Der Mut scheint gerade uns, die wir das Denken zum Beruf gemacht haben, angesichts immer neuer Rückschläge im Kampf um moralischen Fortschritt zu verlassen. Was macht uns Mut? Die Schwere der Zeiten fordert diese Frage geradezu heraus, sie begegnet mir in dieser oder anderer Form ständig. Ist es nicht zum Verzweifeln?
Als Philosoph drängen sich mir statt einer Antwort quasi naturgemäß sofort weitere Fragen auf – die wichtigste: Was ist überhaupt Mut?

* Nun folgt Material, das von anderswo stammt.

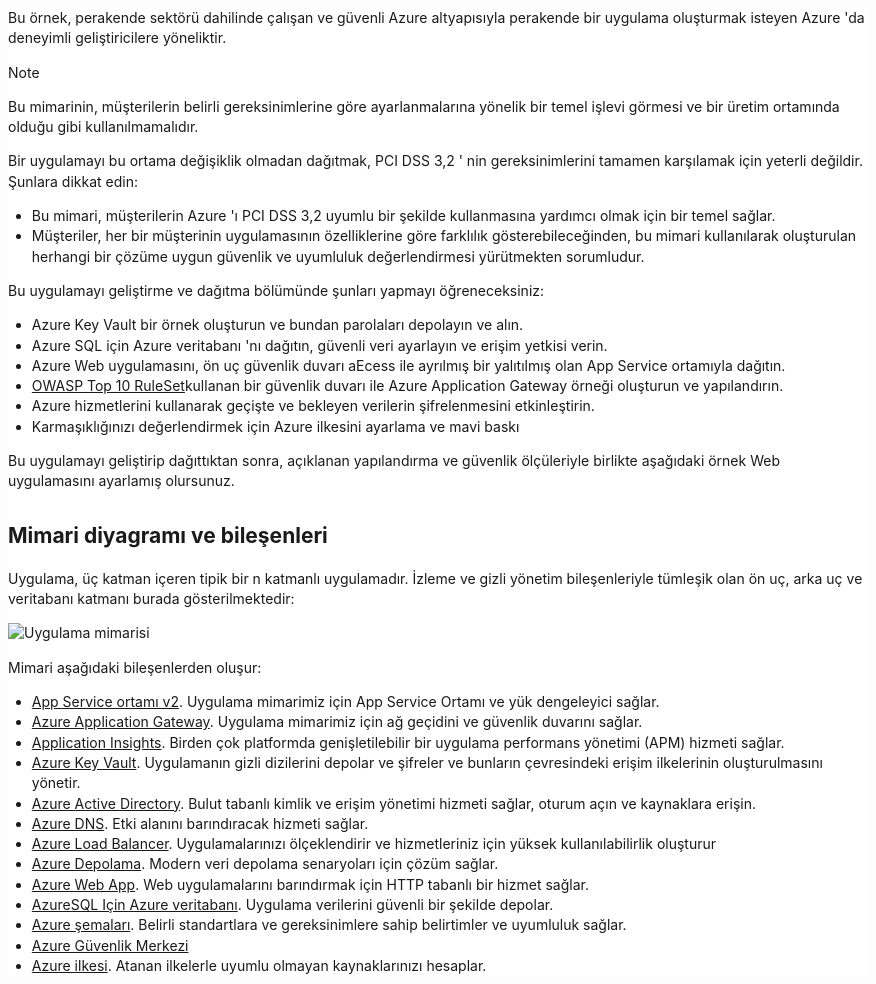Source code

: Bu örnek, perakende sektörü dahilinde çalışan ve güvenli Azure altyapısıyla perakende bir uygulama oluşturmak isteyen Azure 'da deneyimli geliştiricilere yöneliktir.

> [!NOTE]
> Bu mimarinin, müşterilerin belirli gereksinimlerine göre ayarlanmalarına yönelik bir temel işlevi görmesi ve bir üretim ortamında olduğu gibi kullanılmamalıdır.

Bir uygulamayı bu ortama değişiklik olmadan dağıtmak, PCI DSS 3,2 ' nin gereksinimlerini tamamen karşılamak için yeterli değildir. Şunlara dikkat edin:

- Bu mimari, müşterilerin Azure 'ı PCI DSS 3,2 uyumlu bir şekilde kullanmasına yardımcı olmak için bir temel sağlar.
- Müşteriler, her bir müşterinin uygulamasının özelliklerine göre farklılık gösterebileceğinden, bu mimari kullanılarak oluşturulan herhangi bir çözüme uygun güvenlik ve uyumluluk değerlendirmesi yürütmekten sorumludur.

Bu uygulamayı geliştirme ve dağıtma bölümünde şunları yapmayı öğreneceksiniz:

- Azure Key Vault bir örnek oluşturun ve bundan parolaları depolayın ve alın.
- Azure SQL için Azure veritabanı 'nı dağıtın, güvenli veri ayarlayın ve erişim yetkisi verin.
- Azure Web uygulamasını, ön uç güvenlik duvarı aEcess ile ayrılmış bir yalıtılmış olan App Service ortamıyla dağıtın.
- [OWASP Top 10 RuleSet](https://coreruleset.org/)kullanan bir güvenlik duvarı ile Azure Application Gateway örneği oluşturun ve yapılandırın.
- Azure hizmetlerini kullanarak geçişte ve bekleyen verilerin şifrelenmesini etkinleştirin.
- Karmaşıklığınızı değerlendirmek için Azure ilkesini ayarlama ve mavi baskı

Bu uygulamayı geliştirip dağıttıktan sonra, açıklanan yapılandırma ve güvenlik ölçüleriyle birlikte aşağıdaki örnek Web uygulamasını ayarlamış olursunuz.

## <a name="architecture-diagram-and-components"></a>Mimari diyagramı ve bileşenleri
Uygulama, üç katman içeren tipik bir n katmanlı uygulamadır. İzleme ve gizli yönetim bileşenleriyle tümleşik olan ön uç, arka uç ve veritabanı katmanı burada gösterilmektedir:

![Uygulama mimarisi](./media/secure-pci-web-app/architecture.png)

Mimari aşağıdaki bileşenlerden oluşur:

- [App Service ortamı v2](https://docs.microsoft.com/azure/app-service/environment/intro/). Uygulama mimarimiz için App Service Ortamı ve yük dengeleyici sağlar.
- [Azure Application Gateway](https://docs.microsoft.com/azure/application-gateway/). Uygulama mimarimiz için ağ geçidini ve güvenlik duvarını sağlar.
- [Application Insights](https://docs.microsoft.com/azure/azure-monitor/app/app-insights-overview). Birden çok platformda genişletilebilir bir uygulama performans yönetimi (APM) hizmeti sağlar.
- [Azure Key Vault](https://docs.microsoft.com/azure/key-vault/). Uygulamanın gizli dizilerini depolar ve şifreler ve bunların çevresindeki erişim ilkelerinin oluşturulmasını yönetir.
- [Azure Active Directory](https://docs.microsoft.com/azure/active-directory/fundamentals/active-directory-whatis/). Bulut tabanlı kimlik ve erişim yönetimi hizmeti sağlar, oturum açın ve kaynaklara erişin.
- [Azure DNS](https://docs.microsoft.com/azure/dns/dns-overview). Etki alanını barındıracak hizmeti sağlar.
- [Azure Load Balancer](https://docs.microsoft.com/azure/load-balancer/load-balancer-overview/). Uygulamalarınızı ölçeklendirir ve hizmetleriniz için yüksek kullanılabilirlik oluşturur
- [Azure Depolama](https://docs.microsoft.com/azure/storage/common/storage-introduction/). Modern veri depolama senaryoları için çözüm sağlar.
- [Azure Web App](https://docs.microsoft.com/azure/app-service/overview/).  Web uygulamalarını barındırmak için HTTP tabanlı bir hizmet sağlar.
- [AzureSQL Için Azure veritabanı](https://docs.microsoft.com/azure/sql-database/sql-database-technical-overview/). Uygulama verilerini güvenli bir şekilde depolar.
- [Azure şemaları](https://docs.microsoft.com/azure/governance/blueprints/overview/). Belirli standartlara ve gereksinimlere sahip belirtimler ve uyumluluk sağlar.
- [Azure Güvenlik Merkezi](https://docs.microsoft.com/azure/security-center/)
- [Azure ilkesi](https://docs.microsoft.com/azure/governance/policy/overview). Atanan ilkelerle uyumlu olmayan kaynaklarınızı hesaplar.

Platon schildert im Dialog Laches, wie Sokrates im Gespräch mit vermeintlichen Mut-Experten – Nikias und Laches, zwei erprobten Feldherren, die dabei zusehen, wie ihre Söhne im Fechten unterwiesen werden – bei der gemeinsamen Suche nach einer Definition schnell über deren rasch hervorgeholte Gewissheiten ins Zweifeln kommt. Ist Standhalten immer tapferer als Fliehen? Macht den Mut nicht gerade aus, dass man weiß, wo Furcht und Zuversicht angebracht sind, und dies sowohl für die Vergangenheit als auch für die Zukunft? Letztlich entdecken sie, dass auch Besonnenheit, Gerechtigkeit und Frömmigkeit zum richtigen Mut erforderlich wären – die ganze Tugendpalette also. Das kann nur in der Aporie enden – am Schluss wissen weder die Experten noch der Philosoph, was Mut genau sein soll.